Start of Block
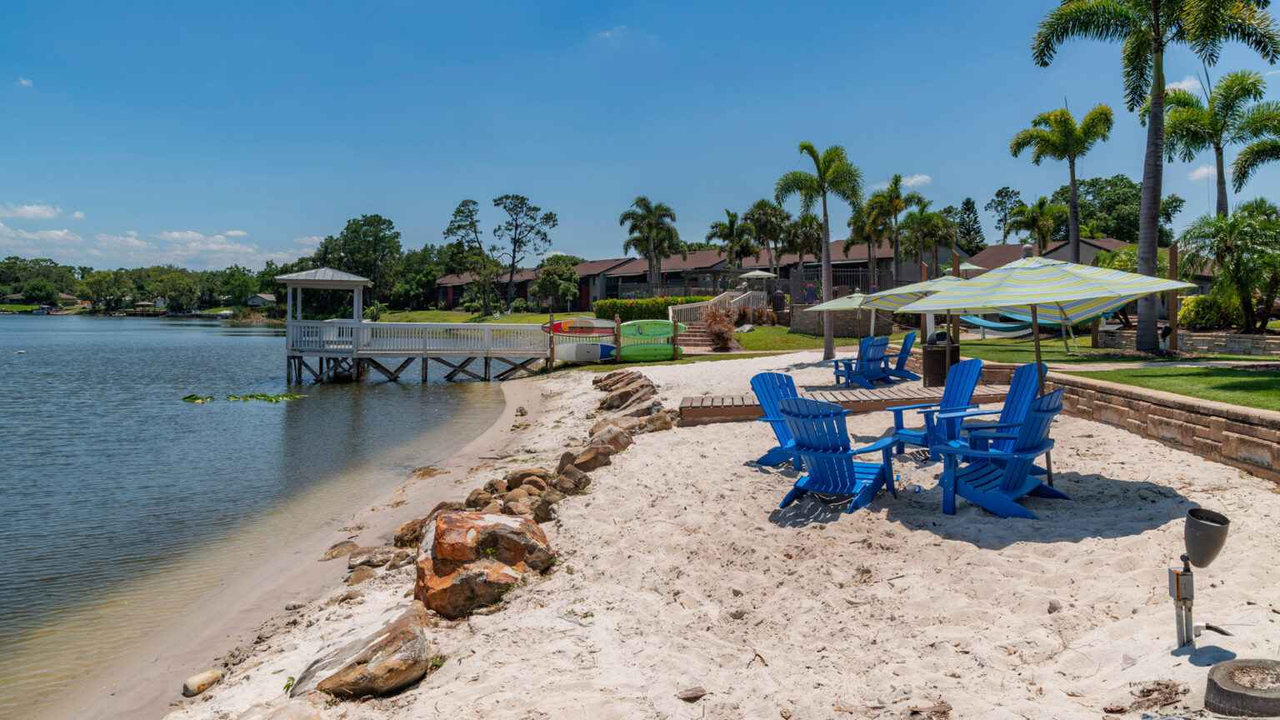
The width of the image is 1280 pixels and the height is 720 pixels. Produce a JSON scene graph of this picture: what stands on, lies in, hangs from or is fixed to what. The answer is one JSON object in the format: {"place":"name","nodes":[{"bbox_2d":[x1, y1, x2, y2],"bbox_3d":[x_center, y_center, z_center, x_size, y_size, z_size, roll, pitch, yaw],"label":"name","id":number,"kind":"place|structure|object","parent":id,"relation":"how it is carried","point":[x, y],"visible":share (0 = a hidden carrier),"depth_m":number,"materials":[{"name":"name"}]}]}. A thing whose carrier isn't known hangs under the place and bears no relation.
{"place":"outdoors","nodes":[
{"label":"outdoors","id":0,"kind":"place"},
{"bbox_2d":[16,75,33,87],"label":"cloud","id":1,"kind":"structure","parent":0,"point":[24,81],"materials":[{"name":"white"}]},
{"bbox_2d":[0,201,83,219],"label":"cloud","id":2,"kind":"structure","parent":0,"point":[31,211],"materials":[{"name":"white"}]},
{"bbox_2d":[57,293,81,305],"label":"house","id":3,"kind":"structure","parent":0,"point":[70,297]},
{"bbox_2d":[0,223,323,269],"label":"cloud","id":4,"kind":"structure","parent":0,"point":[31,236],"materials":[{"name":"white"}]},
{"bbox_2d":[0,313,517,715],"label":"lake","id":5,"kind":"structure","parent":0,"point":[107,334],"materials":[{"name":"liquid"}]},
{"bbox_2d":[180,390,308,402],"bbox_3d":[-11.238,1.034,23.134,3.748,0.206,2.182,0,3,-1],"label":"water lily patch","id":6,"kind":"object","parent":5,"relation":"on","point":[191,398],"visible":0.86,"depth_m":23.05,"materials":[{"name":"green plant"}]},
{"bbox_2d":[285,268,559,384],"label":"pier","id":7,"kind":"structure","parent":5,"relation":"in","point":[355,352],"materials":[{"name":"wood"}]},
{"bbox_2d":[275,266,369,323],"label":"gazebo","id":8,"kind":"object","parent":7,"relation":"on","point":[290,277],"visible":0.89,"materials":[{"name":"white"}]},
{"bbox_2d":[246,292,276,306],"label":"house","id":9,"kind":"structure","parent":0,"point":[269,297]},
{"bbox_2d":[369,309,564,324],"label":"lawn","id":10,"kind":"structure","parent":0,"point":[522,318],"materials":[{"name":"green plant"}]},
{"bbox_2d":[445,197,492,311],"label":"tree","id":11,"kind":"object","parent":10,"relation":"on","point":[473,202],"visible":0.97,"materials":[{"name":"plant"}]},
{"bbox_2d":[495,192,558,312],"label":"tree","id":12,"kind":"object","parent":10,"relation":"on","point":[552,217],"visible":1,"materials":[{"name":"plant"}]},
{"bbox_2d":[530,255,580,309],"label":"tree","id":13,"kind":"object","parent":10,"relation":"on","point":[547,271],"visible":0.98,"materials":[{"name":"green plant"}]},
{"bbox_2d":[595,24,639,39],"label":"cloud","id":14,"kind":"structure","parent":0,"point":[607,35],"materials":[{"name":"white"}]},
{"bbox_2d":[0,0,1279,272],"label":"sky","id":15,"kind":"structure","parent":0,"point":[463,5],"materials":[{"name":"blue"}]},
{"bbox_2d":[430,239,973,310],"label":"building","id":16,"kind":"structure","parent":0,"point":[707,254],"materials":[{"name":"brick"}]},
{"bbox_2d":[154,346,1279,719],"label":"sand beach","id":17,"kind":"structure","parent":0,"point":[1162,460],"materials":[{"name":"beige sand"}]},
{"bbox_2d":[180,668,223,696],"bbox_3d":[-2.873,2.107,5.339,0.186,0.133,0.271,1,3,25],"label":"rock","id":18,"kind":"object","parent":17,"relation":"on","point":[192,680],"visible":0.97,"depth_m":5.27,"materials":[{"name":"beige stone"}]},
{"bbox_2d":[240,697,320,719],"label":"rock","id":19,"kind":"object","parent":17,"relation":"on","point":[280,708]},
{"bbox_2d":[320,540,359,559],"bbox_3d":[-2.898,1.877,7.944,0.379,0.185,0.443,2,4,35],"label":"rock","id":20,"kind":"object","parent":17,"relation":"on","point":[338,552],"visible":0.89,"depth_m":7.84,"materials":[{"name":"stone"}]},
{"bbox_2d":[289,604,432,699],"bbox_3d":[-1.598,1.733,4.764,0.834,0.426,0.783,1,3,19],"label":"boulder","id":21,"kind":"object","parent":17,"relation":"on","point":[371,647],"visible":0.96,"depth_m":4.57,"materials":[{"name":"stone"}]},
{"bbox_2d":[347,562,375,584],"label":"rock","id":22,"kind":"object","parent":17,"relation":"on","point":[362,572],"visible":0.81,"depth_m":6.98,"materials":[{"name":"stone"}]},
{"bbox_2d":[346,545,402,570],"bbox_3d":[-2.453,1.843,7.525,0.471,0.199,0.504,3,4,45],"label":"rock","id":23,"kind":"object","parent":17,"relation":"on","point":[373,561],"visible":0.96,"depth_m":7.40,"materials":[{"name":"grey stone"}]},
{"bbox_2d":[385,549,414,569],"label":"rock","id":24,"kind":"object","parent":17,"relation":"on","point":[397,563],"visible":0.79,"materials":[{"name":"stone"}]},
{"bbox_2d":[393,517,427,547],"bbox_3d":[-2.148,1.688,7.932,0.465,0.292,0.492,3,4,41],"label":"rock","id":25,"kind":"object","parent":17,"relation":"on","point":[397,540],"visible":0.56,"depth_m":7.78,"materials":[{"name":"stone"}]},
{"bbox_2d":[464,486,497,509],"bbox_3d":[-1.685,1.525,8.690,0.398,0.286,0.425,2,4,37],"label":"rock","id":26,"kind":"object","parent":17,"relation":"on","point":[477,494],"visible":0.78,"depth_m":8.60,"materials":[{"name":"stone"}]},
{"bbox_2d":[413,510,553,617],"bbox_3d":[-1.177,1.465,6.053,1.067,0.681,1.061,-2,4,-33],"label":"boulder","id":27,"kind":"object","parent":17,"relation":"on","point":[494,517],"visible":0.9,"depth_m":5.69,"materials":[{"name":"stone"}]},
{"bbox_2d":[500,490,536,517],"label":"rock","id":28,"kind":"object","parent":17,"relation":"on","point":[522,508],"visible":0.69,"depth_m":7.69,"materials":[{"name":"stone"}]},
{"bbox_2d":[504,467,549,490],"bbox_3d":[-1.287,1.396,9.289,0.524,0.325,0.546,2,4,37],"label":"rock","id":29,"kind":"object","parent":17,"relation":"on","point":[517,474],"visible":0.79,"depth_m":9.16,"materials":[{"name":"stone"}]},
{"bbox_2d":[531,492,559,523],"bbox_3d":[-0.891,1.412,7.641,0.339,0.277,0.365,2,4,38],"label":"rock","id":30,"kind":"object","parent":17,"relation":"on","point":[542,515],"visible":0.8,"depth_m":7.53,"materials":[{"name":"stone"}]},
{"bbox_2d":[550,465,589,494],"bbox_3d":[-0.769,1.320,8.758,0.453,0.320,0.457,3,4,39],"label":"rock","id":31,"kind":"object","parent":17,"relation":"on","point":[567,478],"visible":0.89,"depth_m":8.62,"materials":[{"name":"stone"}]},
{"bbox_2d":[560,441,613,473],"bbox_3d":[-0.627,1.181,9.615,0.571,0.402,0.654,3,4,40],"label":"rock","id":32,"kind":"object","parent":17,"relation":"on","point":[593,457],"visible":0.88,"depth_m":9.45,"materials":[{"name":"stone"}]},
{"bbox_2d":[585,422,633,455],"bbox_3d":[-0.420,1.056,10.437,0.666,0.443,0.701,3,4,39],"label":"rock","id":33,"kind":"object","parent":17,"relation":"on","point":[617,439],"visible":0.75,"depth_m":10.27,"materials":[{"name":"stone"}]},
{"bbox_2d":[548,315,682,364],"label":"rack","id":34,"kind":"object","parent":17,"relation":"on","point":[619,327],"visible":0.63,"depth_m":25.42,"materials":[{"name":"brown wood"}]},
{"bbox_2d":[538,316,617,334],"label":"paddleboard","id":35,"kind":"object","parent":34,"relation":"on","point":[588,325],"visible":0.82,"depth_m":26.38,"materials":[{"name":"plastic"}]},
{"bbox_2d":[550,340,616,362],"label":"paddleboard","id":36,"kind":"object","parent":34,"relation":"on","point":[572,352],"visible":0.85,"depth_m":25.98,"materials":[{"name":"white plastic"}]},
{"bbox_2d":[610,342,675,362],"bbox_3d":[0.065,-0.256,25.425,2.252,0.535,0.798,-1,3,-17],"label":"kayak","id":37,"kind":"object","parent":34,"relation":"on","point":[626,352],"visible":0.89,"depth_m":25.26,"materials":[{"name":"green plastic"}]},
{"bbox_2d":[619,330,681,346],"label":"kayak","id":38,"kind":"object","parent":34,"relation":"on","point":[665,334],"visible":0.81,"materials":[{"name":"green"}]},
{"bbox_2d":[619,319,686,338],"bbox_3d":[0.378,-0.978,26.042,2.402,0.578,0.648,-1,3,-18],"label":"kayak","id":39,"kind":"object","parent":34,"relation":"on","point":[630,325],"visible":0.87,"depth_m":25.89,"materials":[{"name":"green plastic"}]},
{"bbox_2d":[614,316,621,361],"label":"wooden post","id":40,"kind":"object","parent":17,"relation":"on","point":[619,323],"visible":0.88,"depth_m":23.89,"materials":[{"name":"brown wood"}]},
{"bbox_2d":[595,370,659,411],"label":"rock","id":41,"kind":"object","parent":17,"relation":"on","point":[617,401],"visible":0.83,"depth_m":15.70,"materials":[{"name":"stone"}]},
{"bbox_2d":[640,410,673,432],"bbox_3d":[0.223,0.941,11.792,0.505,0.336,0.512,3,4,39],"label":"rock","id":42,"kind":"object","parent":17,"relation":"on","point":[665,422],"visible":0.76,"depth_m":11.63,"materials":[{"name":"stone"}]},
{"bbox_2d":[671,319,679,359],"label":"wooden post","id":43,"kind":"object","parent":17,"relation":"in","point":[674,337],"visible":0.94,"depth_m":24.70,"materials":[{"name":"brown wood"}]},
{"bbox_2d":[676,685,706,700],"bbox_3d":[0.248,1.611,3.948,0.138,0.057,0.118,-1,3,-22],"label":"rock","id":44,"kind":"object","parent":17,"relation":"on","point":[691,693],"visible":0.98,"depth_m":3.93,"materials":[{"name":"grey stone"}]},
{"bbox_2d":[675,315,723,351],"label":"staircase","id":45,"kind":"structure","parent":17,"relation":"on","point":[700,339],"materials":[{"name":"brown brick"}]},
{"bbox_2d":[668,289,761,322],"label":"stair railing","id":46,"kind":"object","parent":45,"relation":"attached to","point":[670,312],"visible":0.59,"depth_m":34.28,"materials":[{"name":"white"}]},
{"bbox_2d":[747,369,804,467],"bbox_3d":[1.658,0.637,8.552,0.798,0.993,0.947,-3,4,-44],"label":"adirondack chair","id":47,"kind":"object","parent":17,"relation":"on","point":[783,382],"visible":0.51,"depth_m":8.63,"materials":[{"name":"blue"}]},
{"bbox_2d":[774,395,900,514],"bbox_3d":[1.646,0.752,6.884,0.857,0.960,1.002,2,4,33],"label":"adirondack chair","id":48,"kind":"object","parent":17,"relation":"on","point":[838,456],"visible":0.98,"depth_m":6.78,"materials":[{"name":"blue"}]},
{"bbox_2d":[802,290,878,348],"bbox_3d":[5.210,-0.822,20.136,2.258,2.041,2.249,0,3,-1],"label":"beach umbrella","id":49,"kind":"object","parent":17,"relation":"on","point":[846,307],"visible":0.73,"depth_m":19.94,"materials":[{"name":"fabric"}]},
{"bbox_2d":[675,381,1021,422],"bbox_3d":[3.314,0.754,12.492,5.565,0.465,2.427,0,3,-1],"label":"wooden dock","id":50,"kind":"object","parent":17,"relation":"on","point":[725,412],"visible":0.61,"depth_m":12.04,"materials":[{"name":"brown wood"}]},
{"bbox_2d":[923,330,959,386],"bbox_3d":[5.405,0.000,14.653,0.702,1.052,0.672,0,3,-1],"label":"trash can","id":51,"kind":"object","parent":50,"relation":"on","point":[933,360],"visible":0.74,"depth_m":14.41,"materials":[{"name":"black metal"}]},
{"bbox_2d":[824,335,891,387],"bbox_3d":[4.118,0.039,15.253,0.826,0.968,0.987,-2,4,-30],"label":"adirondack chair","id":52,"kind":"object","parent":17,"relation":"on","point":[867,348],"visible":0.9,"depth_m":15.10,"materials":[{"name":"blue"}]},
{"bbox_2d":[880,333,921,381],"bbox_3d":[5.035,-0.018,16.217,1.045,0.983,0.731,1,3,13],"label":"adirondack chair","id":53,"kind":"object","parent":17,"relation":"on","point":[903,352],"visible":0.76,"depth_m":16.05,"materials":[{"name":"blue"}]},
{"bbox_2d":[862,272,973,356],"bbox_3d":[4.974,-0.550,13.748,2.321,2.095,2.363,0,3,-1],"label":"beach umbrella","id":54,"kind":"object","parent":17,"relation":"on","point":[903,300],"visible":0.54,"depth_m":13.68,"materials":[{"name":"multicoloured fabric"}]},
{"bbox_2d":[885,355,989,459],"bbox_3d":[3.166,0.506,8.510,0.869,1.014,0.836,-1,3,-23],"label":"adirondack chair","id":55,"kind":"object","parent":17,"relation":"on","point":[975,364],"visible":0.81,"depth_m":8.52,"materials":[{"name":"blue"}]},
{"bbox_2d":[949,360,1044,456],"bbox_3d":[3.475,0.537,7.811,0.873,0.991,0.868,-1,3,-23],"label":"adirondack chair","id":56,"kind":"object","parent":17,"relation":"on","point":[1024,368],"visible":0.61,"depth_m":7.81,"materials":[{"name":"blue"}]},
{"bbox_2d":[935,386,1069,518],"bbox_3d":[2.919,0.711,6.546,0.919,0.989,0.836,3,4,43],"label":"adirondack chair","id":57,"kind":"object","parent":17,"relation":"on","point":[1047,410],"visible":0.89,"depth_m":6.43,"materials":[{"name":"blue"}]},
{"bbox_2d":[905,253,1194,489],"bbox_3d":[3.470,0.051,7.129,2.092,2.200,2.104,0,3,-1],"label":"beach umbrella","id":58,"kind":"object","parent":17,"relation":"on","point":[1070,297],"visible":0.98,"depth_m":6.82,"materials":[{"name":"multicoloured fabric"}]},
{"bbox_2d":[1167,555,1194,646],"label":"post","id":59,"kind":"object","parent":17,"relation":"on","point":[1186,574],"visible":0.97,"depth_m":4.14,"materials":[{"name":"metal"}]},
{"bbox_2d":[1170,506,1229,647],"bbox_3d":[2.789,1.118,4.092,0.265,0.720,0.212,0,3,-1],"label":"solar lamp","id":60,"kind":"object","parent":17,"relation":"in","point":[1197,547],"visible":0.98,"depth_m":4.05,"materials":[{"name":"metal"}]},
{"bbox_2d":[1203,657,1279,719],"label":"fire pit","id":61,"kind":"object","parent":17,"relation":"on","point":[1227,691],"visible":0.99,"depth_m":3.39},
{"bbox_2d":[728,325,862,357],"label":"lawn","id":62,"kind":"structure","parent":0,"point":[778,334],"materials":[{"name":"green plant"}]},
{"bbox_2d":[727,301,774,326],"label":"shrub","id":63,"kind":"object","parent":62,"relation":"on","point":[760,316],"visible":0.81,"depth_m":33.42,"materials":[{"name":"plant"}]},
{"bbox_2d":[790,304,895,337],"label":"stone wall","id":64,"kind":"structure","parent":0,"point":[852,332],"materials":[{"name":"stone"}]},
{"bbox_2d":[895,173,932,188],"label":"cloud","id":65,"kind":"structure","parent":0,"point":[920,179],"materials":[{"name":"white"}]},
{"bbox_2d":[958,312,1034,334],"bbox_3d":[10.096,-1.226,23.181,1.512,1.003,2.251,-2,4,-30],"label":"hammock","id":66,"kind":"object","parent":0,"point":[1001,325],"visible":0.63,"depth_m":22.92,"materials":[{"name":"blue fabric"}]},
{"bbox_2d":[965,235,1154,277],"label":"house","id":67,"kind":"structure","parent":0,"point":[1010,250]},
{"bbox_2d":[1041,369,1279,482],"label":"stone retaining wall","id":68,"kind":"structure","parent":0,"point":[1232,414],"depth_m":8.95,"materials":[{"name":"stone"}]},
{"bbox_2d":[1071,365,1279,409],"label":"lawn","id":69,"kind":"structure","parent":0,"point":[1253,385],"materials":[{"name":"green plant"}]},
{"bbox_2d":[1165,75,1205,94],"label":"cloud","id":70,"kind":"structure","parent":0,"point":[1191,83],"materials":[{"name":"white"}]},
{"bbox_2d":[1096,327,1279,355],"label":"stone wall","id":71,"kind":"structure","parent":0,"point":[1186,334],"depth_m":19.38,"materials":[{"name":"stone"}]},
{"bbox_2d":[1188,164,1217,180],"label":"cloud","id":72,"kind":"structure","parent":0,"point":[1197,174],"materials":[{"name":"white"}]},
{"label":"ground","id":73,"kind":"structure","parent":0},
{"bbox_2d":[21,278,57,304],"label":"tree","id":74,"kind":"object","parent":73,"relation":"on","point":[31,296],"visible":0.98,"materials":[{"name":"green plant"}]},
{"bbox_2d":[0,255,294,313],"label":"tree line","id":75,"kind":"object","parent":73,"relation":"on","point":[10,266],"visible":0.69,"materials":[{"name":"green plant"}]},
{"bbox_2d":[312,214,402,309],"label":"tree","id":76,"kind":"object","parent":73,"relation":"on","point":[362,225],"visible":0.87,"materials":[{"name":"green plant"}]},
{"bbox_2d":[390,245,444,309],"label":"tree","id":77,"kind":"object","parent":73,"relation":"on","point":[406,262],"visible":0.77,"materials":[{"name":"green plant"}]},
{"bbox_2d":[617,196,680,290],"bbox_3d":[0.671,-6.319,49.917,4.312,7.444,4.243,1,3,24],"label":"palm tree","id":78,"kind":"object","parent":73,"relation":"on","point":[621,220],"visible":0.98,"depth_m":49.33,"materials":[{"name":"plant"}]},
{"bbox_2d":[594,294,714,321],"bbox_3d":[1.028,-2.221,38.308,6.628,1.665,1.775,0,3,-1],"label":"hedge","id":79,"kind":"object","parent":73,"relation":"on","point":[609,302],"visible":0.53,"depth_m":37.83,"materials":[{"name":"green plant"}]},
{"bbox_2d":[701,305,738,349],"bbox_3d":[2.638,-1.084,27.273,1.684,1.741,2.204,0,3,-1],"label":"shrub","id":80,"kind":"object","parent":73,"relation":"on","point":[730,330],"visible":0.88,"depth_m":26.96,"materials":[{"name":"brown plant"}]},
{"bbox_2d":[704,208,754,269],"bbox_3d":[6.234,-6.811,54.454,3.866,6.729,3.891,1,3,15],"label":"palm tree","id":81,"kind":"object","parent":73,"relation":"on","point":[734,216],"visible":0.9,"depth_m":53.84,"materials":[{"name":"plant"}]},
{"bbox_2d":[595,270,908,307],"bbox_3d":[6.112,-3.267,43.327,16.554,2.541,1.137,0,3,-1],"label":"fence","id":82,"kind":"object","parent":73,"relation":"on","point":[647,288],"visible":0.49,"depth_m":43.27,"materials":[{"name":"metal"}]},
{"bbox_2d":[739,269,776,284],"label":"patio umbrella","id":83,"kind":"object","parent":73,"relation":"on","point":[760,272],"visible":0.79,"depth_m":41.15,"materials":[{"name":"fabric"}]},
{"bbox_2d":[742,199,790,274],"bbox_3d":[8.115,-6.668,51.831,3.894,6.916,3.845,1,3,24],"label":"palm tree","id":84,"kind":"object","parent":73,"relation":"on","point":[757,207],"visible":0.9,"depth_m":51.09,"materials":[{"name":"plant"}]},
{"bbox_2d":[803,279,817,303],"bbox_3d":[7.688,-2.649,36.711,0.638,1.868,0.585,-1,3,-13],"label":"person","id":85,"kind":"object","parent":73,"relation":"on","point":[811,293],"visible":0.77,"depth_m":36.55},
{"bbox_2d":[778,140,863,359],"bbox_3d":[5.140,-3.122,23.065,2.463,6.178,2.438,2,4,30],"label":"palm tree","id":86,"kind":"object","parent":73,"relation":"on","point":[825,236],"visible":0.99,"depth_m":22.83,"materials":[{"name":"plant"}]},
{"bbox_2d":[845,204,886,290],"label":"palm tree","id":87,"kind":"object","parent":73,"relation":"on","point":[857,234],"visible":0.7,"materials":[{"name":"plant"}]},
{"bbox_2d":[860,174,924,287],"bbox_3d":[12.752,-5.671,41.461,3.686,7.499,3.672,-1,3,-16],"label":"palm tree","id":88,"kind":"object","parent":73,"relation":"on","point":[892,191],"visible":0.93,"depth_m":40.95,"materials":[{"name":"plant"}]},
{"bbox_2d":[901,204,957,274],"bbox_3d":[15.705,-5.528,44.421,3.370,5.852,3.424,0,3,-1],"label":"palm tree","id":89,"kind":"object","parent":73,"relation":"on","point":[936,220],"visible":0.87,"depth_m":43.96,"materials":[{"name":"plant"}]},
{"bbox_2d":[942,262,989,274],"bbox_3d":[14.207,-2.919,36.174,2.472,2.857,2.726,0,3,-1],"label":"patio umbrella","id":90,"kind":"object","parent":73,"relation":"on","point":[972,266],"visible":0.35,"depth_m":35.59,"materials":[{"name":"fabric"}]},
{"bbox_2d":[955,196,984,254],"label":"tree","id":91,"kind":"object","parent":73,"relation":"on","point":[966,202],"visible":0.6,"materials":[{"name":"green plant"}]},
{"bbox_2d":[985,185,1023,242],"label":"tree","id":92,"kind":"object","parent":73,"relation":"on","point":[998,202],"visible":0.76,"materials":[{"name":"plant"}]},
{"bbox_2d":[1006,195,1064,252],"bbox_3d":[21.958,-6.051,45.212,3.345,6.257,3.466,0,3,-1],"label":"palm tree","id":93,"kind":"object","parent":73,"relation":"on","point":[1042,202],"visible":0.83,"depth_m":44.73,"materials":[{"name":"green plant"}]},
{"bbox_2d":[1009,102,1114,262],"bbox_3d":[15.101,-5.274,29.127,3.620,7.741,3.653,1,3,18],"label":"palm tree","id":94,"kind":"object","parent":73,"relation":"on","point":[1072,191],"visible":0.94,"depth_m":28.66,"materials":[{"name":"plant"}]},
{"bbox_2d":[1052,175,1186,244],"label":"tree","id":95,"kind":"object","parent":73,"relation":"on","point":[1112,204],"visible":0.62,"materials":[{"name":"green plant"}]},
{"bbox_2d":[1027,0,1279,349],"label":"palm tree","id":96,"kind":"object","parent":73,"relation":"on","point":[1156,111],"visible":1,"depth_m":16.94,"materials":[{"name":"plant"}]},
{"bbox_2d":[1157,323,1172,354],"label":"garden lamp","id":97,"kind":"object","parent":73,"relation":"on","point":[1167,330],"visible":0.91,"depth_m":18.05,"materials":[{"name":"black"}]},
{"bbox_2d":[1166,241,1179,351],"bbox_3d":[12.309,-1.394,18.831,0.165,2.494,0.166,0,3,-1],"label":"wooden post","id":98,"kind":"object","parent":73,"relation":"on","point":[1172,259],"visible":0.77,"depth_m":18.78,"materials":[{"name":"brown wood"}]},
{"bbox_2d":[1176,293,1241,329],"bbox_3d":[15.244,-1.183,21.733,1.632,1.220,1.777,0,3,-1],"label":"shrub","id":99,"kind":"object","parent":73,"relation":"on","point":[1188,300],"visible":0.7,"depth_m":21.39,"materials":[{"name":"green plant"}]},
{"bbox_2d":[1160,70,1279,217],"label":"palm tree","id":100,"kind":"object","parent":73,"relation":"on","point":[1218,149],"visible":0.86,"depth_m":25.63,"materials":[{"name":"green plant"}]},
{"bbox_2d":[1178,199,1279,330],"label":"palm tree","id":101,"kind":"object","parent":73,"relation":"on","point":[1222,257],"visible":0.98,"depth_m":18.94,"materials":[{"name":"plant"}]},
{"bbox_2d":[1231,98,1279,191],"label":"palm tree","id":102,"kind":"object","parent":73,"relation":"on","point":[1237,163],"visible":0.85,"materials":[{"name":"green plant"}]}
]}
End of Block
Of the lines above, copy each one that contains the word "outdoors".

Answer to this exercise:
{"place":"outdoors","nodes":[
{"label":"outdoors","id":0,"kind":"place"},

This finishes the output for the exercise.